# Supplied records
= Beginning of Section =

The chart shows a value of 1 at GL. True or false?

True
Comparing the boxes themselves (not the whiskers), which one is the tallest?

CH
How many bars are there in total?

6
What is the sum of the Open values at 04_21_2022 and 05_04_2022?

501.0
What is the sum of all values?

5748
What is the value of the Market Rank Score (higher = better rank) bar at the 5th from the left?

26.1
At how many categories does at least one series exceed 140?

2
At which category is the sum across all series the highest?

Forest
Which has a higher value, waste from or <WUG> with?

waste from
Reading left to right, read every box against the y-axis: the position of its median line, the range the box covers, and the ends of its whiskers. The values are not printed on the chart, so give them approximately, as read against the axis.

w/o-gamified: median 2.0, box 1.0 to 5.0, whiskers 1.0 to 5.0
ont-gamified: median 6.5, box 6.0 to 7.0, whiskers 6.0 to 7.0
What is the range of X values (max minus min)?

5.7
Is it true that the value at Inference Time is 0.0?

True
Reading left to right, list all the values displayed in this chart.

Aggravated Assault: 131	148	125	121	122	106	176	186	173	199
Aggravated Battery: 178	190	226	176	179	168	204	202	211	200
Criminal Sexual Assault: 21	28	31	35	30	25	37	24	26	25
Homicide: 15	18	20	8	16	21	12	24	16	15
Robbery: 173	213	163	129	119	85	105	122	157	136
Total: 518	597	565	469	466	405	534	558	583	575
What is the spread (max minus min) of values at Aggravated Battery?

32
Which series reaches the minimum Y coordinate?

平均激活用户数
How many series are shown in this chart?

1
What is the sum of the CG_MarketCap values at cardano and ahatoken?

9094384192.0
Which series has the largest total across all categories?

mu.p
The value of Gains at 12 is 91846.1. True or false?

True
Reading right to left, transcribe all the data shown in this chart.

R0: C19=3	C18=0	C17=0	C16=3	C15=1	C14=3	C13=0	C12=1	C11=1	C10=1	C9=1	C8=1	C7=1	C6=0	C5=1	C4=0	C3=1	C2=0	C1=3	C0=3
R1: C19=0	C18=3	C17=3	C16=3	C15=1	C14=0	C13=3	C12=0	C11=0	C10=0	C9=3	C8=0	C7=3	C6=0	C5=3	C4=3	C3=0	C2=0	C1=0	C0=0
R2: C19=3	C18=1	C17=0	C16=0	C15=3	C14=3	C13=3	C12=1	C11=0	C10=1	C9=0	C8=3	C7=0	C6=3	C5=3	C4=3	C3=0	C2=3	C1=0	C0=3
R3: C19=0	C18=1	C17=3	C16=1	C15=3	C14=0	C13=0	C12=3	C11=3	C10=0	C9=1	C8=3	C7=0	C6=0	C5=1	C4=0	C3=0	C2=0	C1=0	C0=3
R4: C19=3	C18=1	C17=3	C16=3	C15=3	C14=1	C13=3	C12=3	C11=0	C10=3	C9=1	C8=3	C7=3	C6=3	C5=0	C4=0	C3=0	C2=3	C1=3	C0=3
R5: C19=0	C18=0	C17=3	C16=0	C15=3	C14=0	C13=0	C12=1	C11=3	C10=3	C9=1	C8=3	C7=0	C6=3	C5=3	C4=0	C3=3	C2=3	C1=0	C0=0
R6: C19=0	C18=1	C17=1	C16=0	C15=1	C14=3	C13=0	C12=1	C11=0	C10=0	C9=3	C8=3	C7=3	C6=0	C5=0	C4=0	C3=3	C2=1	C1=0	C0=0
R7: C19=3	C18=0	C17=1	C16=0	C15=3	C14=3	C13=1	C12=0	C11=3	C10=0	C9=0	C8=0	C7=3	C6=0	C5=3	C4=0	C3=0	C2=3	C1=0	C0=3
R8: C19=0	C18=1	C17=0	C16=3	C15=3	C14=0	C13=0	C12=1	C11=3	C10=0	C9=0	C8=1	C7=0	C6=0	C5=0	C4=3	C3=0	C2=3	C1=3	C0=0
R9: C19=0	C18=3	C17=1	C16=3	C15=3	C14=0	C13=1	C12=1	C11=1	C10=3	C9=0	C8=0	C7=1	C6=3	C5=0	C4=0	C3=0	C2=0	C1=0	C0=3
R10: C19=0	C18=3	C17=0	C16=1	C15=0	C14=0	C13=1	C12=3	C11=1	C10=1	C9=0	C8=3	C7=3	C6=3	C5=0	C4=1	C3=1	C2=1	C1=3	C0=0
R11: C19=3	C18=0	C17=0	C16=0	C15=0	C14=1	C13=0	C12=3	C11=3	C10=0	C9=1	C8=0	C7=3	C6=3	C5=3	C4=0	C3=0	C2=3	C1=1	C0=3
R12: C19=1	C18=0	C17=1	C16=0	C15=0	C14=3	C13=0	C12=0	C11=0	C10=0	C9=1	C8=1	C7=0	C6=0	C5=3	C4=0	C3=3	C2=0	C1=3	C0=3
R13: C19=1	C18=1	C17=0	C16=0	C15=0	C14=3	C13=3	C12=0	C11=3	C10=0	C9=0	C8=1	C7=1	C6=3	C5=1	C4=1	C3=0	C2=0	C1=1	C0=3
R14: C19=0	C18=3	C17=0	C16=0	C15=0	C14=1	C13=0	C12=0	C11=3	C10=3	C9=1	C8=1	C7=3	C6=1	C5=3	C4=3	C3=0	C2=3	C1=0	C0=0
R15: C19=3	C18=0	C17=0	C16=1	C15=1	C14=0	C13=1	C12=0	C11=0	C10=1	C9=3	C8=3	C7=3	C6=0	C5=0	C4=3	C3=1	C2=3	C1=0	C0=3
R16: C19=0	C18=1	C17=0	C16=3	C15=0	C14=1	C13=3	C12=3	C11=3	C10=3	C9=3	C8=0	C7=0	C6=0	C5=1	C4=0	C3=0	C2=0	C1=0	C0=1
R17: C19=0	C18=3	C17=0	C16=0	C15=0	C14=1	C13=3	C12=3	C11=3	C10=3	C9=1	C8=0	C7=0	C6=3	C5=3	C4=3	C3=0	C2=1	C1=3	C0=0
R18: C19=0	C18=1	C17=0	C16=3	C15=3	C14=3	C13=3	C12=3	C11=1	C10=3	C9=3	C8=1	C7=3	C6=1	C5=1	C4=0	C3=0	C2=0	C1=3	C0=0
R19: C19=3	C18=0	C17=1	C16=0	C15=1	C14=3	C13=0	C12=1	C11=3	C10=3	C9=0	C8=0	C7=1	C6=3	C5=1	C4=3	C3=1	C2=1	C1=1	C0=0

= End of Section =

# What to work on
Extract every line of the records that contains the word "Reading", and reproduce each such line in full.

# Task answer
Reading left to right, read every box against the y-axis: the position of its median line, the range the box covers, and the ends of its whiskers. The values are not printed on the chart, so give them approximately, as read against the axis.
Reading left to right, list all the values displayed in this chart.
Reading right to left, transcribe all the data shown in this chart.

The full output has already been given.